• PROVIDED DATA
Segment Open
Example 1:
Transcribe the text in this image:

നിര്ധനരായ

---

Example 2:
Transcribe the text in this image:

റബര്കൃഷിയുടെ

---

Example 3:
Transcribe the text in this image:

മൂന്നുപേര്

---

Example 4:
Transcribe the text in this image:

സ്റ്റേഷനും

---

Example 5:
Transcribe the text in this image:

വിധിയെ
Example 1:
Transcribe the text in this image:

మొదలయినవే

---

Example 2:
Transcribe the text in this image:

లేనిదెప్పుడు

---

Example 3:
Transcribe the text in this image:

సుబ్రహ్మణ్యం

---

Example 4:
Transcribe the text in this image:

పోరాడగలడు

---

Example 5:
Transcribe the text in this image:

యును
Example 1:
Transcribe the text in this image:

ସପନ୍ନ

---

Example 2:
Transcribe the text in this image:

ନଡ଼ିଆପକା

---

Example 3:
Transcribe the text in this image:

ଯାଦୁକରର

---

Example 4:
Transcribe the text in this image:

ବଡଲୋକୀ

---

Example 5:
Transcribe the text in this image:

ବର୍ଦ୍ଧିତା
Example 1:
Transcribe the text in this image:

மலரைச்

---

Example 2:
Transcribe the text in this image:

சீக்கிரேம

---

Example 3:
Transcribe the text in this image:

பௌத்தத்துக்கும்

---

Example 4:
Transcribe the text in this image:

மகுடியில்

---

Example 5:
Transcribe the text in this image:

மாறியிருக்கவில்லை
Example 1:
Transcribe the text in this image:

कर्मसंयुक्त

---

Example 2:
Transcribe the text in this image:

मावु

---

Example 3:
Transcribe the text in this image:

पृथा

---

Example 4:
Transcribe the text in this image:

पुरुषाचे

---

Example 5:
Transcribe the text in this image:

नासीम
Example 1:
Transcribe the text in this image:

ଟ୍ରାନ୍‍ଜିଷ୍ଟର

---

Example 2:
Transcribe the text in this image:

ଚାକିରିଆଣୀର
Segment Closed
• WHAT TO DO
The records above should be repeated in full, exactly as given.

• TASK RESPONSE
Example 1:
Transcribe the text in this image:

നിര്ധനരായ

---

Example 2:
Transcribe the text in this image:

റബര്കൃഷിയുടെ

---

Example 3:
Transcribe the text in this image:

മൂന്നുപേര്

---

Example 4:
Transcribe the text in this image:

സ്റ്റേഷനും

---

Example 5:
Transcribe the text in this image:

വിധിയെ
Example 1:
Transcribe the text in this image:

మొదలయినవే

---

Example 2:
Transcribe the text in this image:

లేనిదెప్పుడు

---

Example 3:
Transcribe the text in this image:

సుబ్రహ్మణ్యం

---

Example 4:
Transcribe the text in this image:

పోరాడగలడు

---

Example 5:
Transcribe the text in this image:

యును
Example 1:
Transcribe the text in this image:

ସପନ୍ନ

---

Example 2:
Transcribe the text in this image:

ନଡ଼ିଆପକା

---

Example 3:
Transcribe the text in this image:

ଯାଦୁକରର

---

Example 4:
Transcribe the text in this image:

ବଡଲୋକୀ

---

Example 5:
Transcribe the text in this image:

ବର୍ଦ୍ଧିତା
Example 1:
Transcribe the text in this image:

மலரைச்

---

Example 2:
Transcribe the text in this image:

சீக்கிரேம

---

Example 3:
Transcribe the text in this image:

பௌத்தத்துக்கும்

---

Example 4:
Transcribe the text in this image:

மகுடியில்

---

Example 5:
Transcribe the text in this image:

மாறியிருக்கவில்லை
Example 1:
Transcribe the text in this image:

कर्मसंयुक्त

---

Example 2:
Transcribe the text in this image:

मावु

---

Example 3:
Transcribe the text in this image:

पृथा

---

Example 4:
Transcribe the text in this image:

पुरुषाचे

---

Example 5:
Transcribe the text in this image:

नासीम
Example 1:
Transcribe the text in this image:

ଟ୍ରାନ୍‍ଜିଷ୍ଟର

---

Example 2:
Transcribe the text in this image:

ଚାକିରିଆଣୀର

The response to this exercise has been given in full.